My husband dreams he’s working in a field where he finds
an enormous tree, so huge it takes several people to surround
its trunk. He wants to go home, get his camera, get his wife,
he can’t do this without walking on a neighboring property
though he tries not to. He’s stopped by the owner, argues with
him, insists there’s a ruling that people can use this path, but
the neighbor says no, won’t let him pass. My husband protests
he’s almost ninety years old, he wants to go get his camera,
get his wife who’s almost eighty. He’s so angry at the injustice
of it that he starts to weep, wakes up weeping. As he tells me
the dream there are omissions, subtleties, patterns, leaps. As
in all our interactions, interfaces we create facing each other,
we listen to others and hear only ourselves. Listening to his
account, I want him to have dreamt he convinced the neighbor,
found me, brought me to see the tree. I want to be with him
when he sees it, believe I understand what he has found, faced.
In the Museum Courtyard
Boys turn cartwheels on the grass under a sky
of massing clouds. I wish I weren’t here. I’d like
to be on the front porch on Tonawanda Street,
sitting on the glider with my husband, watching
for the coming thunderstorm. It’s come to this.

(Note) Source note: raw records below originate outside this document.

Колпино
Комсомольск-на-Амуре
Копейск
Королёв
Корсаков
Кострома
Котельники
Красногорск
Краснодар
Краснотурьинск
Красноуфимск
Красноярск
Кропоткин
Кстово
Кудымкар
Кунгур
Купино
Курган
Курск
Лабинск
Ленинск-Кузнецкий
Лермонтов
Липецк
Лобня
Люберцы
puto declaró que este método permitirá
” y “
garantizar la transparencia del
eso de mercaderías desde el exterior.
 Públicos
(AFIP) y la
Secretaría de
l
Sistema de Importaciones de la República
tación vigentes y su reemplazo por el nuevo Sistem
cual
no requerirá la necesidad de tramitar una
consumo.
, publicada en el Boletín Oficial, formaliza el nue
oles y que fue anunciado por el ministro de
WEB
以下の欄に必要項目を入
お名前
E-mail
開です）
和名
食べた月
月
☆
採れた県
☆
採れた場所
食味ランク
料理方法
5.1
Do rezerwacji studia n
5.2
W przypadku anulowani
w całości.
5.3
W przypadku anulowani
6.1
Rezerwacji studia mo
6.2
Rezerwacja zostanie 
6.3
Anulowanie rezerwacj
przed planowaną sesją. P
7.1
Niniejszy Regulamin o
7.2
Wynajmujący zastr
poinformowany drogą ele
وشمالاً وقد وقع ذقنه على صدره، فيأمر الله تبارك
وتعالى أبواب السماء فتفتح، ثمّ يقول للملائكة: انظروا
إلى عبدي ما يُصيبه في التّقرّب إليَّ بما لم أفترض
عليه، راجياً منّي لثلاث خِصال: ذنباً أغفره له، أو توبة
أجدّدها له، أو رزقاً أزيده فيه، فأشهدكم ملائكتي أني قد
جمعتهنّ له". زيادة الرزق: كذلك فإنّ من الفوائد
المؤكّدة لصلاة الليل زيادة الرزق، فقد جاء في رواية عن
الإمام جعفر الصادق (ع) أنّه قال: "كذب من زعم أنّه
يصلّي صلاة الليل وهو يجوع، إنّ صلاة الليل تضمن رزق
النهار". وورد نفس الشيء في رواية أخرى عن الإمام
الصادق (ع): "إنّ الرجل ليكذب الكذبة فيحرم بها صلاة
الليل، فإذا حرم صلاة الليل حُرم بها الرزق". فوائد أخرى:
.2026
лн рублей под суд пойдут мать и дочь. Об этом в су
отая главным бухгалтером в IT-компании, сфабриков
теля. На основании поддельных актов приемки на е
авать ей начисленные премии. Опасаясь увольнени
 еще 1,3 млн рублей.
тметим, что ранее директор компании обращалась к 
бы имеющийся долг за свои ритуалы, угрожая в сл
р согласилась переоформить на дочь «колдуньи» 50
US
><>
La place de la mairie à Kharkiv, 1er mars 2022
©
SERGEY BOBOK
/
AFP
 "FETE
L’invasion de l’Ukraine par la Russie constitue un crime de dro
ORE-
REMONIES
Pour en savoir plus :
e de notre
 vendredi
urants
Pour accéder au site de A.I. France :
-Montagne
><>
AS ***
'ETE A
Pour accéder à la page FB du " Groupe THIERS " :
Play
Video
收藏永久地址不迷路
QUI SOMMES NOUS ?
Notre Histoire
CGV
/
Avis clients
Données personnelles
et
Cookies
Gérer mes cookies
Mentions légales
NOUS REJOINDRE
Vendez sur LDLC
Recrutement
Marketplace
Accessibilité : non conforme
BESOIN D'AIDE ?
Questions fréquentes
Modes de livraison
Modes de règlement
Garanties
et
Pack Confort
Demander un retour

Durer doesn’t move me. The tiny Van Gogh
sower does. Degas’ painting of his father and
a younger man, musician playing a guitar. Their
faces. The willow in the corner is swaying, tossing
its long branches. The courtyard’s emptying slowly.
An airplane overhead, birds, two young women
talking softly at a nearby table. “It’s just these
two wires,” a workman says. “Okay, give them
a shot.” Is it enough to have looked hard at one
painting I don’t remember having seen before?
The tumbling boys have gone inside. Now that
human young have left the courtyard, the birds
are louder. I don’t think there’s going to be
a storm. Not here and now. Here and now
is always when and where there is a storm.